DC rates – which are revised on March 1 and Sept 1 each year – are specified by use groups across 118 geographical sectors throughout Singapore. The review is conducted by the Ministry of National Development in consultation with the Chief Valuer, who takes into account current market values.

Some analysts pointed to an interesting trend emerging in the Central Business District. DC rates for commercial use in the CBD fell further while non-landed residential rates rose and actually surpassed the commercial rates. This could mean paying a higher DC for those who redevelop old CBD office blocks into apartments and could impact such conversions, especially in the case of 99- year leasehold sites as their owners would also want a lease top- up, says DTZ’s South- east Asia research head Chua Chor Hoon.

Jones Lang LaSalle’s SE Asia research head Chua Yang Liang goes a step further, predicting that the new trend could have an ‘unexpected effect of encouraging the redevelopment of existing older office stock into the same office use and discouraging conversions to residential’. Jones Lang LaSalle’s (JLL) analysis showed that DC rates for non-landed residential use were raised for 116 geographical sectors and left unchanged for the remaining two areas.

The biggest hike of 15.4 per cent was seen in three sectors: 91 (which covers the Mountbatten, Meyer and Broadrick areas); 98 (Tampines, Bedok Reservoir, Bedok North, Kembangan); and 101 (Paya Lebar Way/Eunos/Sims Avenue).

This was followed by Sector 76 (Everton/Spottiswoode Park) with a 14.5 per cent increase. Market watchers attribute this to last October’s en bloc sale of Dragon Mansion at a land price about 68 per cent above the land value implied by the prevailing Sept 1, 2009 DC rate for the location.

Also, the geographical sectors covering Serangoon Ave 3, Upper Thomson Rd and Sengkang West Avenue – where residential sites have been sold at bullish prices at state tenders in the past six months – were raised 12.5 per cent, 10.5 per cent and 9.1 per cent respectively.

Colliers International executive director (investment sales) Ho Eng Joo said that overall, the growth in non-landed residential DC rates may hamper developers’ landbanking plans, especially for collective sales sites that require DC payment.

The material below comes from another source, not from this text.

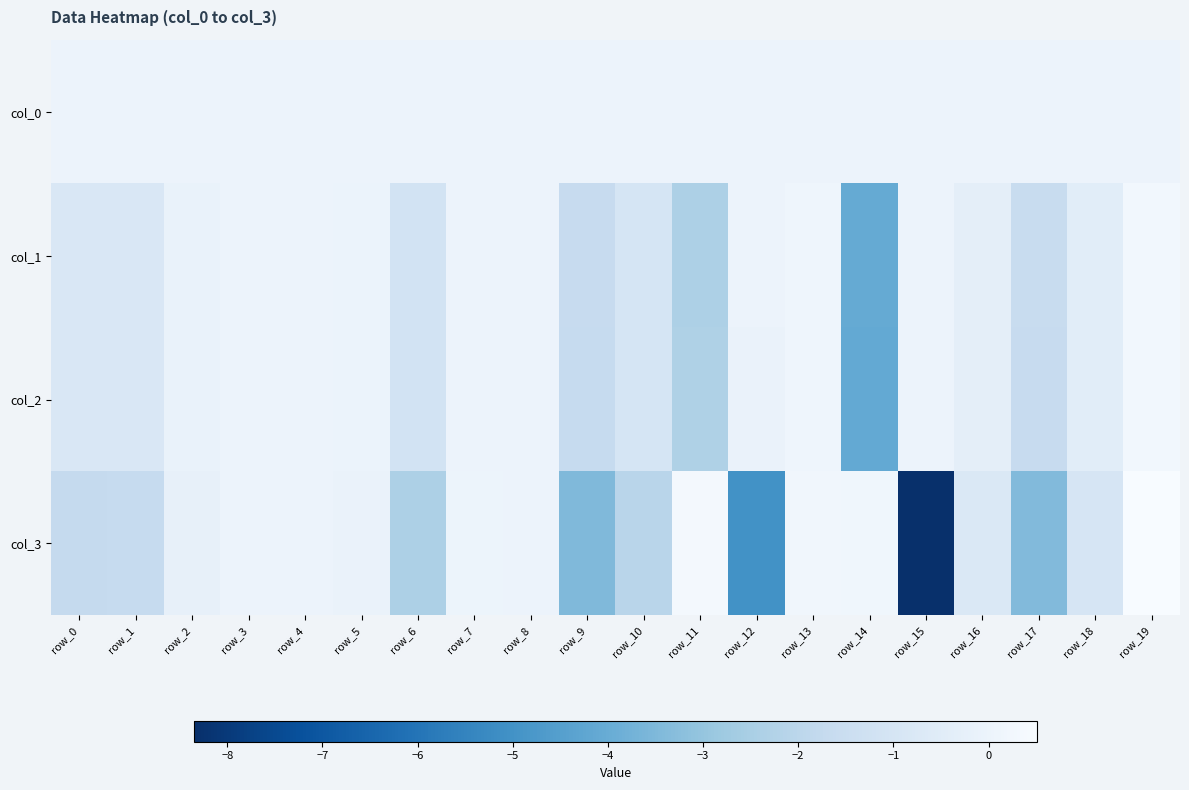

Count the number of data series in this chart.

4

Credo Real Estate managing director Karamjit Singh, however, said yesterday: ‘Three quarters of the en bloc projects our company is working on don’t involve any DC payment. As for the rest, DC as a component of the entire land cost is not very high and hence the increase in DC rates will have minimal impact on the en bloc sale exercise.’

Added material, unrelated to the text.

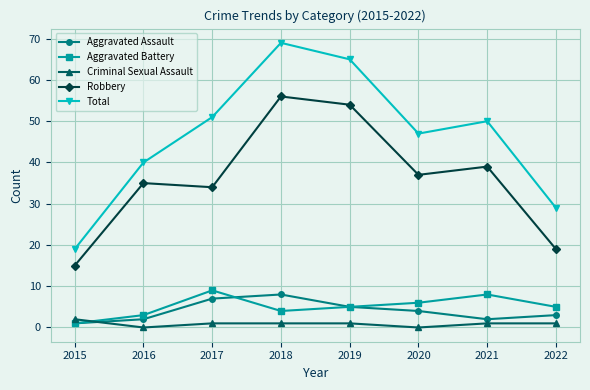

The value of Aggravated Battery at 2018 is 4. True or false?

True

For landed residential use too, charges were raised in 116 sectors and left unchanged in the other two.

Besides Sentosa, other areas with the biggest hikes include Holland/Dunearn Rd/Sixth Avenue (up 17.1 per cent) as well as the Good Class Bungalow areas of Botanic Gardens/Gallop Rd/Tyersall and Ridout/Peirce Hill/Swettenham Road (each up 16.9 per cent), JLL’s analysis shows.

Commercial DC rates were trimmed between 3.2 and 13.3 per cent in 23 sectors. The biggest chop was in the Cecil St/Robinson Road area. There were also cuts in other parts of the financial district, such as Marina Bay, Raffles Place and Fullerton Road, as well as in the Thomson/Moulmein, Newton Circus, Bugis and Tanglin/Cuscaden areas.